Le nom du saint Sidi Boujm'a Agnaou (agourram) qui fut le saint des Noirs (Agourram n'Ismmgane), actuellement saint des Gnawas (Ignaoun) reste très lié dans l'esprit des gadiris à celui de la Kasbah d'Agadir Ouflla.
Selon la légende, il s'agirait d'un Noir ramené du Soudan par le sultan noir (Al-Sultan Al-Akhal). Il habita la Kasbah, travaillant comme cordonnier. Quand des ennemis essayèrent de le capturer, il se réfugia dans une citerne qui deviendra son sanctuaire.
La tradition orale rapporte que les Noirs (Ismmgane) organisaient au mois de Chaâbane un grand moussem. La vache prévue pour le sacrifice faisait le tour des villages, guidée par des esclaves qui annonçaient la date du moussem et collectaient les aumônes. Ils célébraient aux rythmes des tambours et des crotales, des rites dans lesquels se mêlaient invocations, danses et transes. Une veillée des Gnawas se déroulait tous les samedis appelée localement "Id" ou "Allailat" au cours de laquelle se pratiquaient des danses et transes exorcisantes.

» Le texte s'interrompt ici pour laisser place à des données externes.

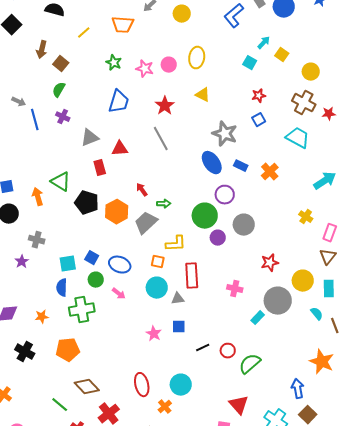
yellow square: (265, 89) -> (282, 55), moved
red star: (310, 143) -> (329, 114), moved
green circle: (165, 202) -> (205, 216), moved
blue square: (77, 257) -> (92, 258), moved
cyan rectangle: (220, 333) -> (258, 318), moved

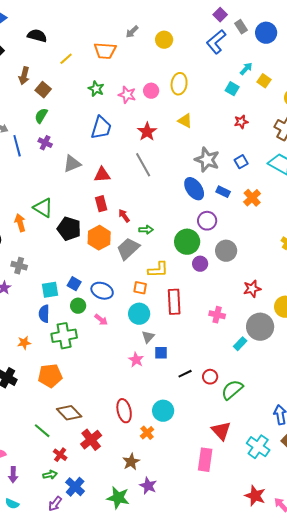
blue square: (259, 120) -> (241, 162), moved
red rectangle: (100, 168) -> (101, 204), moved
gray triangle: (178, 299) -> (148, 337), moved, turned -40

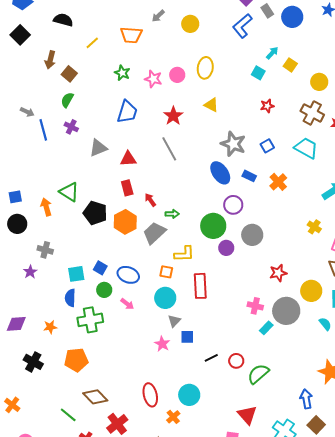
pink cross: (217, 315) -> (255, 306), moved

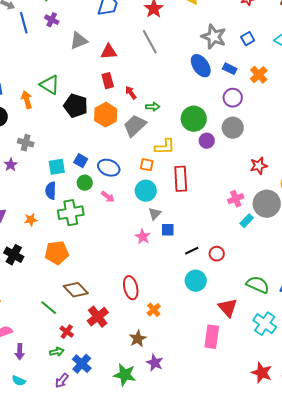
purple circle: (233, 205) -> (233, 98), moved
pink cross: (255, 306) -> (236, 199), turned -35
green semicircle: (258, 374) -> (258, 285), moved, turned 65
cyan circle: (189, 395) -> (196, 281), moved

De nos jours, le rite se perpétue dans la nouvelle Cité Yachech ; la fête dure une semaine au niveau du Bloc 5. Le porte-à-porte se perpétue avec chants, tambours et crotales annonçant la fête.


Le sanctuaire de Sidi Boujm'a fut complètement détruit au cours du séisme de 1960. Le pacha d'Agadir l'aurait fait reconstruire juste après le séisme à l'endroit précis où il se trouvait auparavant.

Ce sanctuaire reconstruit se présente ainsi : le visiteur entre par une porte qui donne accès à une cour autour de laquelle ont été aménagées des chambres destinées à abriter les visiteurs qui viennent de loin pour se recueillir.

 Après l'entrée se trouve sur la gauche, la chambre tombale du saint avec au centre le tombeau ; la fenêtre qui donnait sur la cour, servait à des pratiques rituelles ; à gauche du sanctuaire et à l'extérieur, un abattoir était destiné aux sacrifices. Il semblerait que les annexes n'existent plus et que seules restent la chambre tombale et celles des visiteurs. 

Le sanctuaire de Sidi Boujem'a est visité par toutes les personnes qui croient en ses karmates, encore très visité actuellement par les femmes stériles selon un rite précis.

La femme présente une offrande au saint et se purifie avec l'eau de la citerne d'à côté, symbole de fertilité. Si son souhait est exhaussé, elle rasera les cheveux de son enfant dans le sanctuaire, lui perforera le lobe de l'oreille droite. Elle devra ensuite présenter un sacrifice chaque année. L'enfant devenu adulte devra en faire autant ainsi que ses descendants.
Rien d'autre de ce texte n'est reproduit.